Date: Tuesday, November 10, 2015

Title: Vasculitis Poster III

Session Type: ACR Poster Session C

Session Time: 9:00AM-11:00AM

Background/Purpose: Thrombosis occurs in
around 20% of Behçet’s Syndrome (BS) patients and
causes substantial morbidity.  There is a clear need for better biomarkers
of thrombotic risk in BS to inform treatment decisions.  MPs are released from
cells undergoing activation and/or apoptosis and express phosphatidylserine
(PS) on their surface. MP that also express Tissue Factor (TF) provide a
stimulus for blood coagulation, whereas Tissue Factor Pathway Inhibitor (TFPI)
expressed by MP may be protective.  We tested the hypothesis that
imbalance between TF+ and TFPI+ MPs provides a biomarker for thrombotic risk in
BS.

Methods: MPs were prepared from peripheral
blood from 88 BS patients (who fulfilled International Study Group diagnostic
criteria), and 72 age- and sex- matched healthy controls.  The BS group
was composed of 21 patients with a history of thrombosis (Th+)
and 67 patients with no history of thrombosis (Th-).
 MPs were identified using flow cytometry by size (<1µm) and binding to
Annexin V (to PS). MP were further characterized by
binding of monoclonal antibodies to CD14 (a monocyte marker), TF and TFPI.

 

Results: Total numbers of plasma MPs and
also CD14+, TF+ and CD14+TF+ MPs were increased in BS compared to HC (all p
< 0.0001), and also in Th+ compared to Th– BS patients (p ≤ 0.0002). TFPI+ MPs were
higher in BS patients than HC (medians: 3.60 x 104/ml vs.
2.15 x 103/ml, p < 0.0001), but not between Th+
and Th– BS patients (medians: 3.09 x 104/ml
vs. 3.74 x 104/ml, p = 0.6660).  The TFPI/TF ratio was
higher in BS patients than HCs (medians: 0.49 vs. 0.20, p < 0.0001) and in Th– compared to Th+
patients (medians: 0.85 vs. 0.23, p =
0.0002). Strikingly, a TFPI/TF ratio > 0.7 conferred freedom from thrombosis
(Figure).

Conclusion: Monocyte-derived MP
expressing TF were increased in BS patients and more so in those with a history
of thrombosis.  Discrimination between BS patients with and without a
history of thrombosis was improved by also measuring TFPI+ MPs and generating a
TFPI/TF ratio. The data suggest that the balance between TF+ and TFPI+ MPs is
important for thrombotic risk in BS and raise the possibility that the TFPI /TF
MP ratio may allow the identification and appropriate treatment of BS patients
with a low risk of thrombosis.

 


Disclosure: E. Khan, None; N. Ambrose, None; M. Stanford, None; M. A. Laffan, None; D. O. Haskard, None.
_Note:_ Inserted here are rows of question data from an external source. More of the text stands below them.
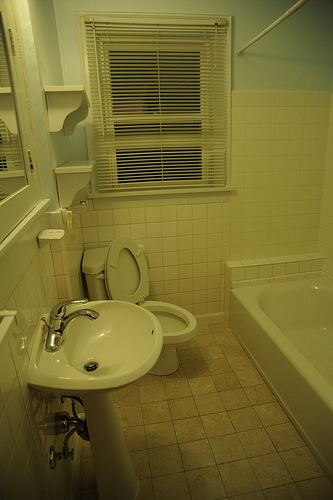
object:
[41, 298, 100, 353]
faucet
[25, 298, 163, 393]
sink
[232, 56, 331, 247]
wall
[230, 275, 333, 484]
bathtub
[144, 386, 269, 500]
floor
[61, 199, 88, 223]
towel holder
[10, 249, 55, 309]
wall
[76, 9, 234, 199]
window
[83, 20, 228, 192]
blinds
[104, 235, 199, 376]
toilet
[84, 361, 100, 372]
drain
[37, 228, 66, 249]
soap dish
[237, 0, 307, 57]
shower curtain rod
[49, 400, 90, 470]
plumbing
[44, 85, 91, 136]
shelf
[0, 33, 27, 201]
mirror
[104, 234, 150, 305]
toilet seat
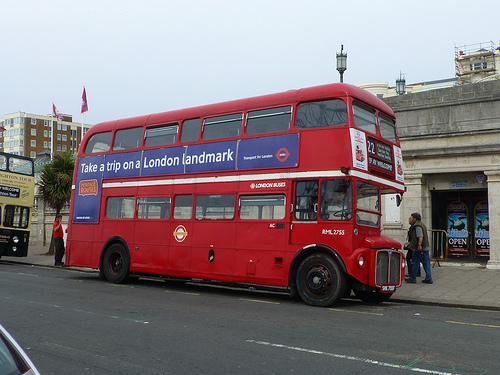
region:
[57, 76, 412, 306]
a red double-decker bus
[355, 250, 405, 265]
headlights of double-decker bus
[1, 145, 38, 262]
a yellow double-decker bus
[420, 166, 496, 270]
a door is open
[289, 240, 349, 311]
front tires of double-decker bus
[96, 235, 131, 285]
back tires of double-decker bus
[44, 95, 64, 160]
a flag hangs on white pole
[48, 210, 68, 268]
man wears a red shirt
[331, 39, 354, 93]
a light behind a bus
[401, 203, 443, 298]
people walking on sidewalk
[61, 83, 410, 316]
the bus is big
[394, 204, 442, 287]
people standing on the sidewalk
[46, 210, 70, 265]
the person is wearing a white shirt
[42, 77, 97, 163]
flags on flag poles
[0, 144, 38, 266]
the bus is black and yellow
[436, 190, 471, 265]
the door says open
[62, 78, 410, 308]
the bus is red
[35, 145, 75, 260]
a tree behind the bus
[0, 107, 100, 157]
the building is brown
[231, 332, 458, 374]
the road has a white line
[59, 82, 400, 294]
A parked double decker bus.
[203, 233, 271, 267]
The bus is red.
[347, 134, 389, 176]
22 on the bus.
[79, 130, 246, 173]
Sign on the side of the bus.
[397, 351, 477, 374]
Green on the road.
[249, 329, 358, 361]
White on the road.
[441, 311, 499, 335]
Yellow on the road.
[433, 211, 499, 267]
There are two signs that say open.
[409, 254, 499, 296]
The sidewalk is brick.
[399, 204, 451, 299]
Two people walking on the sidewalk.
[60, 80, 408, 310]
A bus is parked on a street.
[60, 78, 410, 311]
A bus is parked on a road.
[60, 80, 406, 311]
The colors of a bus are red, black, blue, white, and yellow.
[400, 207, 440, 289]
Two men are near a bus.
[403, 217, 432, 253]
A man is wearing a tan jacket.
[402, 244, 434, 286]
A man is wearing blue pants.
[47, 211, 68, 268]
A man is behind a bus.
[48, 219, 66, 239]
A man is wearing a red shirt.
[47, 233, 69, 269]
A man is wearing dark pants.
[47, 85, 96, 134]
Flags are in the background.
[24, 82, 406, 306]
double deck red bus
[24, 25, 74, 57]
white clouds in blue sky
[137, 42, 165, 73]
white clouds in blue sky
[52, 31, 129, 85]
white clouds in blue sky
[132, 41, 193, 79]
white clouds in blue sky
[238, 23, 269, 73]
white clouds in blue sky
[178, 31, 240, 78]
white clouds in blue sky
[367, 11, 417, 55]
white clouds in blue sky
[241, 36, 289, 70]
white clouds in blue sky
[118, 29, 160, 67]
white clouds in blue sky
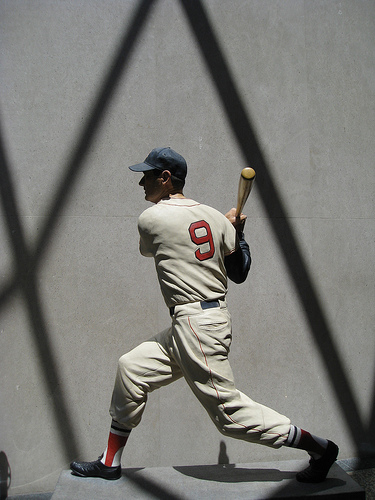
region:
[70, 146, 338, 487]
baseball player in white uniform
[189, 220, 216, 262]
red nine number in the back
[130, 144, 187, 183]
black cap of baseball player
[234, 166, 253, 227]
light brown wooden baseball bat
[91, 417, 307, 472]
red blue and white socks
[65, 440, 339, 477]
pair of black shoes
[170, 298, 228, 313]
gray belt in white buckles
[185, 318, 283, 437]
red line in white pants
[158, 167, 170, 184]
small left ear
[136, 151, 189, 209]
side face of baseball player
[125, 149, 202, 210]
Baseball player wearing blue hat.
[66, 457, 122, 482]
Black baseball cleat.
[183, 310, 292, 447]
Red stripe going down side of pant leg.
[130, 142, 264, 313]
Baseball player holding bat.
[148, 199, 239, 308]
Number nine on baseball shirt.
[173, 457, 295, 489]
Shadow of player's leg.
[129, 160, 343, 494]
Baseball player standing with left leg back.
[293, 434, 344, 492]
Left heel of player is lifted.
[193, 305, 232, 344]
Back pocket of pants.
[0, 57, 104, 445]
Shadow of fence in background.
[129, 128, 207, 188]
man wearing a hat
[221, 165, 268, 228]
man holding a bat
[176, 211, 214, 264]
red number on man's shirt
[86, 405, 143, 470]
sock is red and white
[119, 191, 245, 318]
man's shirt is white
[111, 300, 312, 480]
man's pants are white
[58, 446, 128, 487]
man's shoe is black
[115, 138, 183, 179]
man's hat is black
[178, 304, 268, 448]
red stripe on man's pants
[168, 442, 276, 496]
shadow of man on ground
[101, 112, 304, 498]
a sculpture holding a bat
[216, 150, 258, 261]
the bat is brown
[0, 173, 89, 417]
shadows on the wall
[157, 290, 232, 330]
the belt is blue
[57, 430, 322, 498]
the shoes are black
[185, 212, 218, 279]
the number is 9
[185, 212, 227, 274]
the number is red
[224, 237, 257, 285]
the sleeves are black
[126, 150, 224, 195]
the cap is gray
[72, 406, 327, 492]
the socks are red and white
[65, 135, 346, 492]
a small baseball player figurine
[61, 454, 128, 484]
a baseball player's shoe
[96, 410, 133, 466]
a baseball player's sock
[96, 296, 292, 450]
a baseball player's pair of pants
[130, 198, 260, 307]
a jersey with the number nine on it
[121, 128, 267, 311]
a baseball player holding a bat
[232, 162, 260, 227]
a baseball bat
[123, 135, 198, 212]
a baseball player with a blue cap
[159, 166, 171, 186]
a human ear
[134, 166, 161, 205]
a human face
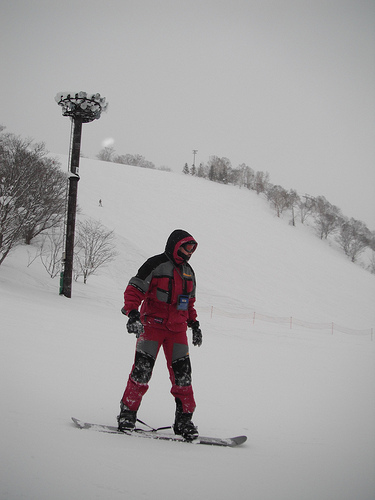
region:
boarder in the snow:
[91, 209, 251, 459]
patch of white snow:
[275, 459, 300, 482]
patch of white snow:
[145, 460, 178, 495]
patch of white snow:
[283, 397, 309, 426]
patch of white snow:
[35, 426, 82, 466]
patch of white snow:
[43, 379, 81, 410]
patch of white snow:
[19, 426, 43, 459]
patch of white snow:
[36, 356, 74, 389]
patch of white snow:
[289, 385, 339, 419]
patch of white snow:
[295, 450, 328, 483]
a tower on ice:
[49, 85, 115, 126]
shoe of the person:
[165, 400, 219, 460]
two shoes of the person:
[99, 397, 225, 450]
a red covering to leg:
[114, 371, 212, 416]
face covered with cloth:
[166, 221, 202, 260]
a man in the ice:
[94, 213, 253, 493]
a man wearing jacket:
[134, 226, 216, 346]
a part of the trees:
[8, 160, 87, 290]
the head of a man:
[163, 223, 226, 271]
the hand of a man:
[122, 304, 165, 336]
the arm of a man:
[121, 249, 178, 348]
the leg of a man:
[111, 344, 175, 427]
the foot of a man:
[97, 411, 157, 447]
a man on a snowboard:
[85, 221, 278, 440]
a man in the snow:
[60, 241, 278, 446]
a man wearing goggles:
[170, 223, 208, 263]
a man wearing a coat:
[109, 242, 234, 343]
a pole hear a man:
[34, 184, 332, 313]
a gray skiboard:
[73, 410, 247, 449]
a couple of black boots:
[116, 407, 196, 437]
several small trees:
[205, 158, 371, 259]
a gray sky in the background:
[7, 10, 372, 58]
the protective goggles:
[182, 240, 197, 252]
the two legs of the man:
[121, 338, 198, 438]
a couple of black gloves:
[123, 309, 204, 345]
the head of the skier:
[164, 228, 198, 261]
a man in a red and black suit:
[108, 229, 202, 439]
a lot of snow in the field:
[261, 247, 364, 477]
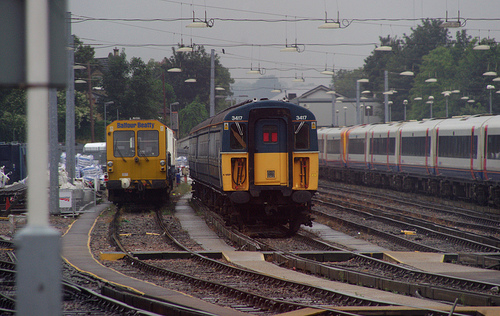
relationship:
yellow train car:
[105, 119, 176, 179] [103, 119, 176, 206]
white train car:
[319, 116, 500, 181] [103, 119, 176, 206]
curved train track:
[105, 232, 282, 305] [106, 214, 498, 316]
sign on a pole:
[0, 0, 80, 87] [14, 87, 63, 293]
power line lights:
[73, 0, 498, 102] [186, 20, 212, 30]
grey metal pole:
[15, 229, 62, 316] [14, 87, 63, 293]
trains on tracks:
[175, 97, 320, 232] [106, 214, 498, 316]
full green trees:
[2, 28, 232, 143] [2, 17, 499, 144]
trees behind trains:
[2, 17, 499, 144] [175, 97, 320, 232]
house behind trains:
[292, 89, 385, 127] [175, 97, 320, 232]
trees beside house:
[2, 17, 499, 144] [292, 89, 385, 127]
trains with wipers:
[175, 97, 320, 232] [113, 142, 152, 163]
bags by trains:
[58, 150, 106, 186] [175, 97, 320, 232]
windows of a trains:
[137, 130, 160, 142] [175, 97, 320, 232]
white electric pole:
[319, 116, 500, 181] [14, 87, 63, 293]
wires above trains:
[71, 14, 493, 26] [175, 97, 320, 232]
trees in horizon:
[2, 17, 499, 144] [73, 0, 498, 102]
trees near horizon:
[2, 17, 499, 144] [73, 0, 498, 102]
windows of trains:
[137, 130, 160, 142] [175, 97, 320, 232]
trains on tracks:
[106, 97, 499, 230] [106, 214, 498, 316]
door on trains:
[253, 118, 288, 189] [175, 97, 320, 232]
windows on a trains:
[113, 130, 160, 156] [175, 97, 320, 232]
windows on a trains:
[137, 130, 160, 142] [175, 97, 320, 232]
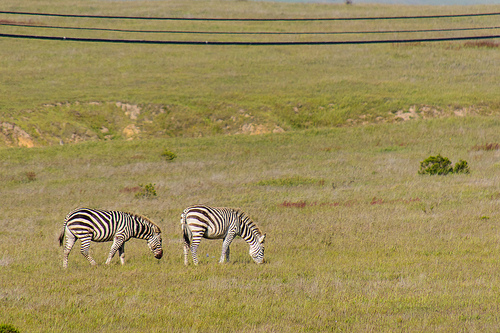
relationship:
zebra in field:
[165, 199, 276, 272] [319, 224, 391, 263]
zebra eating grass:
[165, 199, 276, 272] [297, 157, 335, 179]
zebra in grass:
[165, 199, 276, 272] [297, 157, 335, 179]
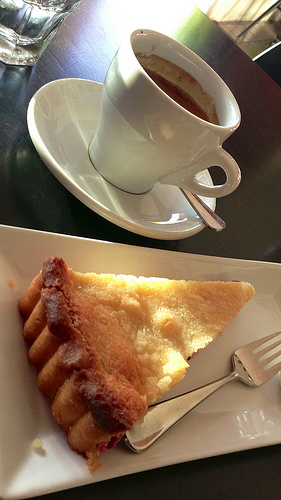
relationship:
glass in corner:
[2, 2, 79, 73] [2, 2, 131, 136]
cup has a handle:
[88, 27, 242, 198] [159, 146, 240, 200]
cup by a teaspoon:
[88, 27, 242, 198] [178, 188, 226, 232]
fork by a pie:
[123, 331, 279, 454] [18, 256, 255, 472]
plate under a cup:
[27, 76, 217, 240] [88, 27, 242, 198]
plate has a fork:
[3, 223, 277, 499] [123, 331, 279, 454]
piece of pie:
[167, 272, 258, 349] [18, 256, 255, 472]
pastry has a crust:
[18, 256, 255, 472] [15, 257, 131, 472]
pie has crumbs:
[18, 256, 255, 472] [26, 421, 66, 470]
To cite this abstract in AMA style:

Khan E, Ambrose N, Stanford M, Laffan MA, Haskard DO. Microparticles (MPs) Derived from Cell Plasma Membranes Are Increased in Behcet’s Syndrome (BS) and a Low Ratio of Tissue Factor Pathway Inhibitor Positive Mps to Tissue Factor Positive Mps (TFPI/TF) Is Associated with Thrombosis [abstract]. Arthritis Rheumatol. 2015; 67 (suppl 10). https://acrabstracts.org/abstract/microparticles-mps-derived-from-cell-plasma-membranes-are-increased-in-behcets-syndrome-bs-and-a-low-ratio-of-tissue-factor-pathway-inhibitor-positive-mps-to-tissue-factor-positive-mps-tfpitf/. Accessed .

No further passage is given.